Un jugador de billar profesional se enfrenta a su propia madre en una batalla de alto riesgo en el Tribunal Superior sobre quién es el propietario de la casa familiar valorada en 500.000 libras esterlinas.
El número 37 del mundo, Matthew Selt, y sus hermanos han sido acusados en el tribunal de “unirse” contra su madre para obligarla a firmar las escrituras de la propiedad de Essex.
Susan Hickenbotham vive en esta propiedad de tres habitaciones en Romford desde 1998.
Si bien la casa originalmente era propiedad del padre del deportista, Michael Selt, la Sra. Hickenbotham dijo que aseguró la propiedad después de su separación en 2000 con un depósito de £ 7,500, y que su propio padre luego pagó el resto de la hipoteca.
Pero el tribunal escuchó versiones contradictorias sobre el estatus legal de la casa, y Hickenbotham dijo que aunque su hija, Claire Noble, tiene el título legal, ella sigue siendo la verdadera beneficiaria.
Selt, de 41 años, y sus hermanas cuestionan firmemente esta versión de los hechos, alegando que su padre les regaló directamente la propiedad.
Al representarse a sí mismos ante el tribunal, los hermanos afirman que su madre vivía en la propiedad simplemente como inquilina y “nunca tuvo un interés monetario” en la casa.
El caso gira en torno a un desacuerdo sobre la historia de la propiedad y una serie de transferencias financieras, como dijo el señor Selt al tribunal que su padre siempre sostuvo que la casa fue “comprada para nosotros tres”.
Se ve a la estrella mundial del billar Matthew Selt, que voló desde Dubai al Reino Unido para declarar, saliendo del Tribunal Superior.
La batalla en el Tribunal Superior se centra en una propiedad de tres dormitorios (en la foto) en Romford, Essex, que sirve como pieza central de la relación fracturada de la familia.
Su hermana, Claire Noble, se convirtió en propietaria registrada a la edad de 20 años en 2000, alegando que tenía el título en fideicomiso para ella y sus entonces hermanos menores.
El tribunal escuchó que la Sra. Noble se convirtió en la única propietaria en 2019 después de, supuestamente, darle un “regalo” de £ 100,000 a Matthew y prometer una cantidad igual a su hermana, Charlotte Hamblin.
Matthew, que actualmente reside en Dubai, voló al Reino Unido para testificar que, aunque utilizó las 100.000 libras esterlinas para comprar su primera casa, desconocía el origen específico de los fondos.
Añadió que no recordaba los detalles del acuerdo original del año 2000 porque solo tenía 15 años en ese momento.
Tom Russell KC, en representación de la Sra.
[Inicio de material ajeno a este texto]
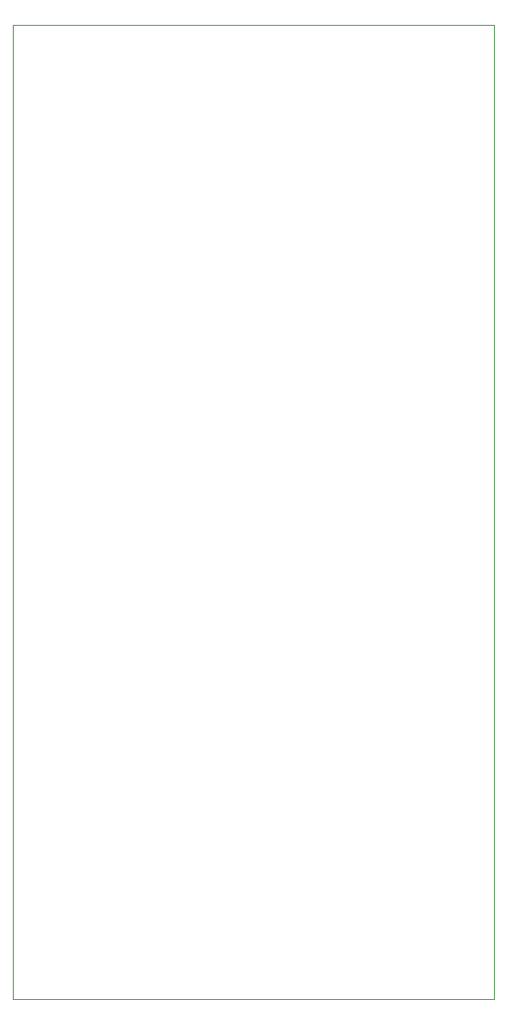
<source format=gm1>
%TF.GenerationSoftware,KiCad,Pcbnew,6.0.2+dfsg-1~bpo11+1*%
%TF.CreationDate,2022-05-04T11:35:57-04:00*%
%TF.ProjectId,eurorack_to_3v3,6575726f-7261-4636-9b5f-746f5f337633,1*%
%TF.SameCoordinates,Original*%
%TF.FileFunction,Profile,NP*%
%FSLAX46Y46*%
G04 Gerber Fmt 4.6, Leading zero omitted, Abs format (unit mm)*
G04 Created by KiCad (PCBNEW 6.0.2+dfsg-1~bpo11+1) date 2022-05-04 11:35:57*
%MOMM*%
%LPD*%
G01*
G04 APERTURE LIST*
%TA.AperFunction,Profile*%
%ADD10C,0.100000*%
%TD*%
G04 APERTURE END LIST*
D10*
X159500000Y-39000000D02*
X159500000Y-135000000D01*
X112000000Y-135000000D02*
X112000000Y-39000000D01*
X159500000Y-135000000D02*
X112000000Y-135000000D01*
X112000000Y-39000000D02*
X159500000Y-39000000D01*
M02*

</source>
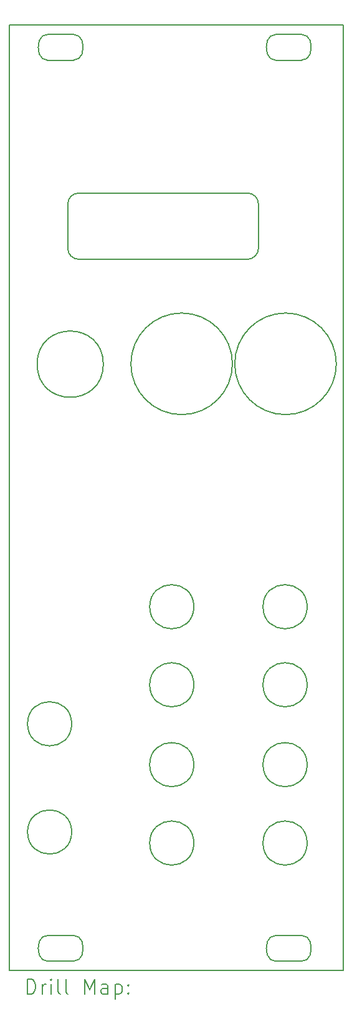
<source format=gbr>
%TF.GenerationSoftware,KiCad,Pcbnew,(6.0.7-1)-1*%
%TF.CreationDate,2022-11-17T19:45:33+01:00*%
%TF.ProjectId,LittleBenPanelv2,4c697474-6c65-4426-956e-50616e656c76,rev?*%
%TF.SameCoordinates,Original*%
%TF.FileFunction,Drillmap*%
%TF.FilePolarity,Positive*%
%FSLAX45Y45*%
G04 Gerber Fmt 4.5, Leading zero omitted, Abs format (unit mm)*
G04 Created by KiCad (PCBNEW (6.0.7-1)-1) date 2022-11-17 19:45:33*
%MOMM*%
%LPD*%
G01*
G04 APERTURE LIST*
%ADD10C,0.200000*%
G04 APERTURE END LIST*
D10*
X3726613Y-2674677D02*
X4079813Y-2674677D01*
X3612015Y-2590377D02*
G75*
G03*
X3726613Y-2674677I114565J35697D01*
G01*
X6712015Y-14830376D02*
G75*
G03*
X6826613Y-14914677I114565J35697D01*
G01*
X4079813Y-2324677D02*
X3726613Y-2324677D01*
X7179813Y-2674675D02*
G75*
G03*
X7294413Y-2590377I37J119995D01*
G01*
X4079813Y-14564677D02*
X3726613Y-14564677D01*
X6712015Y-2408978D02*
G75*
G03*
X6712013Y-2590377I291195J-90702D01*
G01*
X4194413Y-2590377D02*
G75*
G03*
X4194413Y-2408977I-291200J90700D01*
G01*
X6826613Y-2324679D02*
G75*
G03*
X6712013Y-2408977I-33J-120001D01*
G01*
X7253213Y-12244677D02*
G75*
G03*
X7253213Y-12244677I-300000J0D01*
G01*
X4079813Y-2674675D02*
G75*
G03*
X4194413Y-2590377I37J119995D01*
G01*
X3999663Y-5229677D02*
G75*
G03*
X4149663Y-5379677I149997J-3D01*
G01*
X6441563Y-4479677D02*
X4149663Y-4479677D01*
X3612013Y-14648977D02*
G75*
G03*
X3612013Y-14830377I291201J-90700D01*
G01*
X4194418Y-2408975D02*
G75*
G03*
X4079813Y-2324677I-114568J-35705D01*
G01*
X5713213Y-10099677D02*
G75*
G03*
X5713213Y-10099677I-300000J0D01*
G01*
X7253213Y-10099677D02*
G75*
G03*
X7253213Y-10099677I-300000J0D01*
G01*
X3726613Y-2324679D02*
G75*
G03*
X3612013Y-2408977I-33J-120001D01*
G01*
X3612015Y-14830376D02*
G75*
G03*
X3726613Y-14914677I114565J35697D01*
G01*
X4483213Y-6804277D02*
G75*
G03*
X4483213Y-6804277I-450000J0D01*
G01*
X7294414Y-2590378D02*
G75*
G03*
X7294413Y-2408977I-291205J90698D01*
G01*
X7179813Y-14564677D02*
X6826613Y-14564677D01*
X6712015Y-2590377D02*
G75*
G03*
X6826613Y-2674677I114565J35697D01*
G01*
X7179813Y-2324677D02*
X6826613Y-2324677D01*
X4053213Y-13159677D02*
G75*
G03*
X4053213Y-13159677I-300000J0D01*
G01*
X6591563Y-4629677D02*
G75*
G03*
X6441563Y-4479677I-150003J-3D01*
G01*
X3999663Y-4629677D02*
X3999663Y-5229677D01*
X6826613Y-14914677D02*
X7179813Y-14914677D01*
X5713213Y-12244677D02*
G75*
G03*
X5713213Y-12244677I-300000J0D01*
G01*
X4194418Y-14648975D02*
G75*
G03*
X4079813Y-14564677I-114568J-35705D01*
G01*
X4194413Y-14830377D02*
G75*
G03*
X4194413Y-14648977I-291200J90700D01*
G01*
X6441563Y-5379673D02*
G75*
G03*
X6591563Y-5229677I7J149993D01*
G01*
X3726613Y-14564679D02*
G75*
G03*
X3612013Y-14648977I-33J-120001D01*
G01*
X6591563Y-5229677D02*
X6591563Y-4629677D01*
X4079813Y-14914675D02*
G75*
G03*
X4194413Y-14830377I37J119995D01*
G01*
X3203213Y-2199677D02*
X7741213Y-2199677D01*
X3726613Y-14914677D02*
X4079813Y-14914677D01*
X7294418Y-2408975D02*
G75*
G03*
X7179813Y-2324677I-114568J-35705D01*
G01*
X6826613Y-2674677D02*
X7179813Y-2674677D01*
X3612013Y-2408977D02*
G75*
G03*
X3612013Y-2590377I291201J-90700D01*
G01*
X3203213Y-15039677D02*
X3203213Y-2199677D01*
X4053213Y-11689677D02*
G75*
G03*
X4053213Y-11689677I-300000J0D01*
G01*
X7179813Y-14914675D02*
G75*
G03*
X7294413Y-14830377I37J119995D01*
G01*
X6826613Y-14564679D02*
G75*
G03*
X6712013Y-14648977I-33J-120001D01*
G01*
X7253213Y-13309677D02*
G75*
G03*
X7253213Y-13309677I-300000J0D01*
G01*
X5713213Y-11159677D02*
G75*
G03*
X5713213Y-11159677I-300000J0D01*
G01*
X7741213Y-15039677D02*
X3203213Y-15039677D01*
X7294414Y-14830378D02*
G75*
G03*
X7294413Y-14648977I-291205J90698D01*
G01*
X7741213Y-2199677D02*
X7741213Y-15039677D01*
X6712015Y-14648978D02*
G75*
G03*
X6712013Y-14830377I291195J-90702D01*
G01*
X6237913Y-6799677D02*
G75*
G03*
X6237913Y-6799677I-690000J0D01*
G01*
X7294418Y-14648975D02*
G75*
G03*
X7179813Y-14564677I-114568J-35705D01*
G01*
X5713213Y-13309677D02*
G75*
G03*
X5713213Y-13309677I-300000J0D01*
G01*
X7649513Y-6799677D02*
G75*
G03*
X7649513Y-6799677I-690000J0D01*
G01*
X4149663Y-4479677D02*
G75*
G03*
X3999663Y-4629677I7J-150007D01*
G01*
X7253213Y-11159677D02*
G75*
G03*
X7253213Y-11159677I-300000J0D01*
G01*
X4149663Y-5379677D02*
X6441563Y-5379677D01*
X3450832Y-15360153D02*
X3450832Y-15160153D01*
X3498451Y-15160153D01*
X3527022Y-15169677D01*
X3546070Y-15188725D01*
X3555594Y-15207772D01*
X3565118Y-15245867D01*
X3565118Y-15274439D01*
X3555594Y-15312534D01*
X3546070Y-15331582D01*
X3527022Y-15350629D01*
X3498451Y-15360153D01*
X3450832Y-15360153D01*
X3650832Y-15360153D02*
X3650832Y-15226820D01*
X3650832Y-15264915D02*
X3660356Y-15245867D01*
X3669880Y-15236344D01*
X3688927Y-15226820D01*
X3707975Y-15226820D01*
X3774641Y-15360153D02*
X3774641Y-15226820D01*
X3774641Y-15160153D02*
X3765118Y-15169677D01*
X3774641Y-15179201D01*
X3784165Y-15169677D01*
X3774641Y-15160153D01*
X3774641Y-15179201D01*
X3898451Y-15360153D02*
X3879403Y-15350629D01*
X3869880Y-15331582D01*
X3869880Y-15160153D01*
X4003213Y-15360153D02*
X3984165Y-15350629D01*
X3974641Y-15331582D01*
X3974641Y-15160153D01*
X4231784Y-15360153D02*
X4231784Y-15160153D01*
X4298451Y-15303010D01*
X4365118Y-15160153D01*
X4365118Y-15360153D01*
X4546070Y-15360153D02*
X4546070Y-15255391D01*
X4536546Y-15236344D01*
X4517499Y-15226820D01*
X4479403Y-15226820D01*
X4460356Y-15236344D01*
X4546070Y-15350629D02*
X4527023Y-15360153D01*
X4479403Y-15360153D01*
X4460356Y-15350629D01*
X4450832Y-15331582D01*
X4450832Y-15312534D01*
X4460356Y-15293486D01*
X4479403Y-15283963D01*
X4527023Y-15283963D01*
X4546070Y-15274439D01*
X4641308Y-15226820D02*
X4641308Y-15426820D01*
X4641308Y-15236344D02*
X4660356Y-15226820D01*
X4698451Y-15226820D01*
X4717499Y-15236344D01*
X4727023Y-15245867D01*
X4736546Y-15264915D01*
X4736546Y-15322058D01*
X4727023Y-15341105D01*
X4717499Y-15350629D01*
X4698451Y-15360153D01*
X4660356Y-15360153D01*
X4641308Y-15350629D01*
X4822261Y-15341105D02*
X4831784Y-15350629D01*
X4822261Y-15360153D01*
X4812737Y-15350629D01*
X4822261Y-15341105D01*
X4822261Y-15360153D01*
X4822261Y-15236344D02*
X4831784Y-15245867D01*
X4822261Y-15255391D01*
X4812737Y-15245867D01*
X4822261Y-15236344D01*
X4822261Y-15255391D01*
M02*

</source>
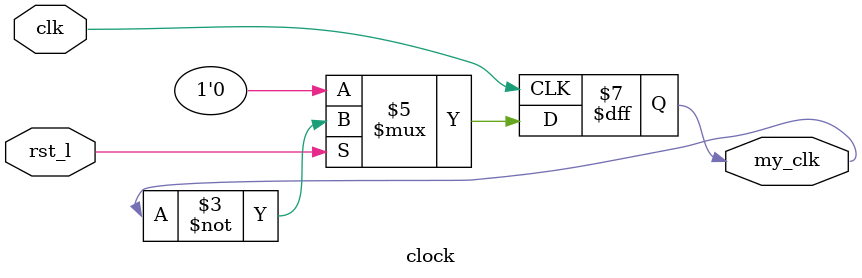
<source format=sv>
module clock (

input logic clk,
input logic rst_l,
output logic my_clk

);


always_ff @(posedge clk) begin
 priority case(1'b1)
 ~rst_l: my_clk = 1'b0;
 default: my_clk = ~my_clk;
 endcase
 end
 
 endmodule
</source>
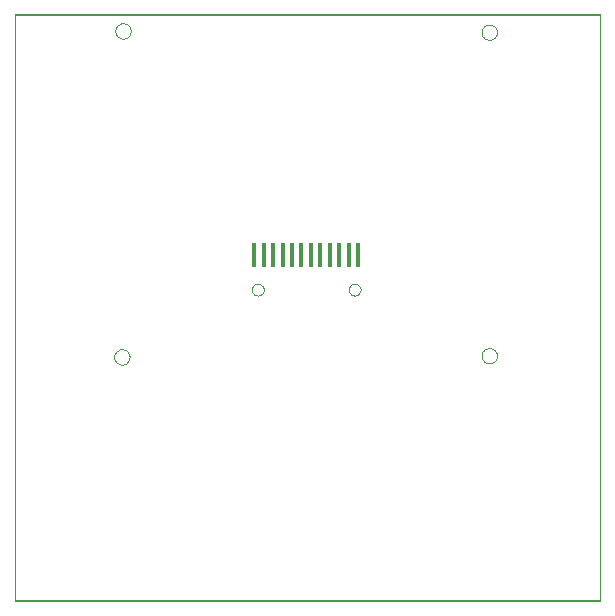
<source format=gtp>
G75*
G70*
%OFA0B0*%
%FSLAX24Y24*%
%IPPOS*%
%LPD*%
%AMOC8*
5,1,8,0,0,1.08239X$1,22.5*
%
%ADD10C,0.0000*%
%ADD11R,0.0157X0.0787*%
D10*
X000736Y000100D02*
X000736Y019663D01*
X020252Y019663D01*
X020252Y000100D01*
X000736Y000100D01*
X000750Y000128D02*
X000750Y019628D01*
X020250Y019628D01*
X020250Y000128D01*
X000750Y000128D01*
X004056Y008245D02*
X004058Y008276D01*
X004064Y008307D01*
X004073Y008337D01*
X004086Y008366D01*
X004103Y008393D01*
X004123Y008417D01*
X004145Y008439D01*
X004171Y008458D01*
X004198Y008474D01*
X004227Y008486D01*
X004257Y008495D01*
X004288Y008500D01*
X004320Y008501D01*
X004351Y008498D01*
X004382Y008491D01*
X004412Y008481D01*
X004440Y008467D01*
X004466Y008449D01*
X004490Y008429D01*
X004511Y008405D01*
X004530Y008380D01*
X004545Y008352D01*
X004556Y008323D01*
X004564Y008292D01*
X004568Y008261D01*
X004568Y008229D01*
X004564Y008198D01*
X004556Y008167D01*
X004545Y008138D01*
X004530Y008110D01*
X004511Y008085D01*
X004490Y008061D01*
X004466Y008041D01*
X004440Y008023D01*
X004412Y008009D01*
X004382Y007999D01*
X004351Y007992D01*
X004320Y007989D01*
X004288Y007990D01*
X004257Y007995D01*
X004227Y008004D01*
X004198Y008016D01*
X004171Y008032D01*
X004145Y008051D01*
X004123Y008073D01*
X004103Y008097D01*
X004086Y008124D01*
X004073Y008153D01*
X004064Y008183D01*
X004058Y008214D01*
X004056Y008245D01*
X008643Y010489D02*
X008645Y010516D01*
X008651Y010543D01*
X008660Y010569D01*
X008673Y010593D01*
X008689Y010616D01*
X008708Y010635D01*
X008730Y010652D01*
X008754Y010666D01*
X008779Y010676D01*
X008806Y010683D01*
X008833Y010686D01*
X008861Y010685D01*
X008888Y010680D01*
X008914Y010672D01*
X008938Y010660D01*
X008961Y010644D01*
X008982Y010626D01*
X008999Y010605D01*
X009014Y010581D01*
X009025Y010556D01*
X009033Y010530D01*
X009037Y010503D01*
X009037Y010475D01*
X009033Y010448D01*
X009025Y010422D01*
X009014Y010397D01*
X008999Y010373D01*
X008982Y010352D01*
X008961Y010334D01*
X008939Y010318D01*
X008914Y010306D01*
X008888Y010298D01*
X008861Y010293D01*
X008833Y010292D01*
X008806Y010295D01*
X008779Y010302D01*
X008754Y010312D01*
X008730Y010326D01*
X008708Y010343D01*
X008689Y010362D01*
X008673Y010385D01*
X008660Y010409D01*
X008651Y010435D01*
X008645Y010462D01*
X008643Y010489D01*
X011871Y010489D02*
X011873Y010516D01*
X011879Y010543D01*
X011888Y010569D01*
X011901Y010593D01*
X011917Y010616D01*
X011936Y010635D01*
X011958Y010652D01*
X011982Y010666D01*
X012007Y010676D01*
X012034Y010683D01*
X012061Y010686D01*
X012089Y010685D01*
X012116Y010680D01*
X012142Y010672D01*
X012166Y010660D01*
X012189Y010644D01*
X012210Y010626D01*
X012227Y010605D01*
X012242Y010581D01*
X012253Y010556D01*
X012261Y010530D01*
X012265Y010503D01*
X012265Y010475D01*
X012261Y010448D01*
X012253Y010422D01*
X012242Y010397D01*
X012227Y010373D01*
X012210Y010352D01*
X012189Y010334D01*
X012167Y010318D01*
X012142Y010306D01*
X012116Y010298D01*
X012089Y010293D01*
X012061Y010292D01*
X012034Y010295D01*
X012007Y010302D01*
X011982Y010312D01*
X011958Y010326D01*
X011936Y010343D01*
X011917Y010362D01*
X011901Y010385D01*
X011888Y010409D01*
X011879Y010435D01*
X011873Y010462D01*
X011871Y010489D01*
X016300Y008284D02*
X016302Y008315D01*
X016308Y008346D01*
X016317Y008376D01*
X016330Y008405D01*
X016347Y008432D01*
X016367Y008456D01*
X016389Y008478D01*
X016415Y008497D01*
X016442Y008513D01*
X016471Y008525D01*
X016501Y008534D01*
X016532Y008539D01*
X016564Y008540D01*
X016595Y008537D01*
X016626Y008530D01*
X016656Y008520D01*
X016684Y008506D01*
X016710Y008488D01*
X016734Y008468D01*
X016755Y008444D01*
X016774Y008419D01*
X016789Y008391D01*
X016800Y008362D01*
X016808Y008331D01*
X016812Y008300D01*
X016812Y008268D01*
X016808Y008237D01*
X016800Y008206D01*
X016789Y008177D01*
X016774Y008149D01*
X016755Y008124D01*
X016734Y008100D01*
X016710Y008080D01*
X016684Y008062D01*
X016656Y008048D01*
X016626Y008038D01*
X016595Y008031D01*
X016564Y008028D01*
X016532Y008029D01*
X016501Y008034D01*
X016471Y008043D01*
X016442Y008055D01*
X016415Y008071D01*
X016389Y008090D01*
X016367Y008112D01*
X016347Y008136D01*
X016330Y008163D01*
X016317Y008192D01*
X016308Y008222D01*
X016302Y008253D01*
X016300Y008284D01*
X016300Y019071D02*
X016302Y019102D01*
X016308Y019133D01*
X016317Y019163D01*
X016330Y019192D01*
X016347Y019219D01*
X016367Y019243D01*
X016389Y019265D01*
X016415Y019284D01*
X016442Y019300D01*
X016471Y019312D01*
X016501Y019321D01*
X016532Y019326D01*
X016564Y019327D01*
X016595Y019324D01*
X016626Y019317D01*
X016656Y019307D01*
X016684Y019293D01*
X016710Y019275D01*
X016734Y019255D01*
X016755Y019231D01*
X016774Y019206D01*
X016789Y019178D01*
X016800Y019149D01*
X016808Y019118D01*
X016812Y019087D01*
X016812Y019055D01*
X016808Y019024D01*
X016800Y018993D01*
X016789Y018964D01*
X016774Y018936D01*
X016755Y018911D01*
X016734Y018887D01*
X016710Y018867D01*
X016684Y018849D01*
X016656Y018835D01*
X016626Y018825D01*
X016595Y018818D01*
X016564Y018815D01*
X016532Y018816D01*
X016501Y018821D01*
X016471Y018830D01*
X016442Y018842D01*
X016415Y018858D01*
X016389Y018877D01*
X016367Y018899D01*
X016347Y018923D01*
X016330Y018950D01*
X016317Y018979D01*
X016308Y019009D01*
X016302Y019040D01*
X016300Y019071D01*
X004095Y019111D02*
X004097Y019142D01*
X004103Y019173D01*
X004112Y019203D01*
X004125Y019232D01*
X004142Y019259D01*
X004162Y019283D01*
X004184Y019305D01*
X004210Y019324D01*
X004237Y019340D01*
X004266Y019352D01*
X004296Y019361D01*
X004327Y019366D01*
X004359Y019367D01*
X004390Y019364D01*
X004421Y019357D01*
X004451Y019347D01*
X004479Y019333D01*
X004505Y019315D01*
X004529Y019295D01*
X004550Y019271D01*
X004569Y019246D01*
X004584Y019218D01*
X004595Y019189D01*
X004603Y019158D01*
X004607Y019127D01*
X004607Y019095D01*
X004603Y019064D01*
X004595Y019033D01*
X004584Y019004D01*
X004569Y018976D01*
X004550Y018951D01*
X004529Y018927D01*
X004505Y018907D01*
X004479Y018889D01*
X004451Y018875D01*
X004421Y018865D01*
X004390Y018858D01*
X004359Y018855D01*
X004327Y018856D01*
X004296Y018861D01*
X004266Y018870D01*
X004237Y018882D01*
X004210Y018898D01*
X004184Y018917D01*
X004162Y018939D01*
X004142Y018963D01*
X004125Y018990D01*
X004112Y019019D01*
X004103Y019049D01*
X004097Y019080D01*
X004095Y019111D01*
D11*
X008721Y011631D03*
X009036Y011631D03*
X009351Y011631D03*
X009666Y011631D03*
X009981Y011631D03*
X010296Y011631D03*
X010611Y011631D03*
X010926Y011631D03*
X011241Y011631D03*
X011556Y011631D03*
X011871Y011631D03*
X012186Y011631D03*
M02*

</source>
Hickenbotham, preguntó intencionadamente al profesional del billar si estaba “inventando esta evidencia” a medida que avanzaba.
“Estoy un poco confundido acerca de los plazos, pero no, no lo estoy”, respondió Selt, defendiendo su testimonio.
La Sra. Hickenbotham ofreció un relato muy diferente de la historia financiera de la propiedad al testificar que había vuelto a hipotecar la casa varias veces específicamente para ayudar a sus hijos a “subir en la escalera de la vivienda”, bajo un acuerdo estricto de que ellos cubrirían los pagos.
En una evaluación mordaz, la madre de tres hijos describió a sus hijos como “mentiras convincentes y consumadas”.
Dijo al tribunal que finalmente la obligaron a firmar los títulos de propiedad “bajo coacción” en agosto de 2019, lo que marcó la culminación de lo que, según ella, fue una campaña de presión por parte de su propia familia.
El señor Selt (en la foto) y sus hermanos están en disputa con su madre por el propietario legítimo de su casa familiar de £500.000.
Ella afirma que llegaron “a manos de la turba” y la dejaron “extremadamente angustiada”, pero los hermanos lo niegan.
La demandante, que no ha trabajado durante casi 50 años y ha reclamado prestaciones de vivienda desde 1992, recibió una notificación de desalojo de la señora Noble cuando dejó de pagar el alquiler en 2024, se dijo.
Básicamente, la Sra. Hickenbotham pone en riesgo su propia libertad al admitir un delito para ganar un caso civil al afirmar que era propietaria de la casa y al mismo tiempo reclamar beneficios de vivienda (que están reservados para los inquilinos).
Al comienzo del juicio, el juez Simon Monty KC le advirtió que si su reclamo tenía éxito sería culpable de fraude de beneficios.
Dijo: “Si la reclamante tiene razón y los bienes siempre le han pertenecido, ha habido fraude de beneficios.
“El demandante solicitó las prestaciones de forma errónea, quizás de forma deshonesta. »
Le dijo al señor Russell KC: “Si su cliente tiene razón, no tengo más remedio que denunciarla.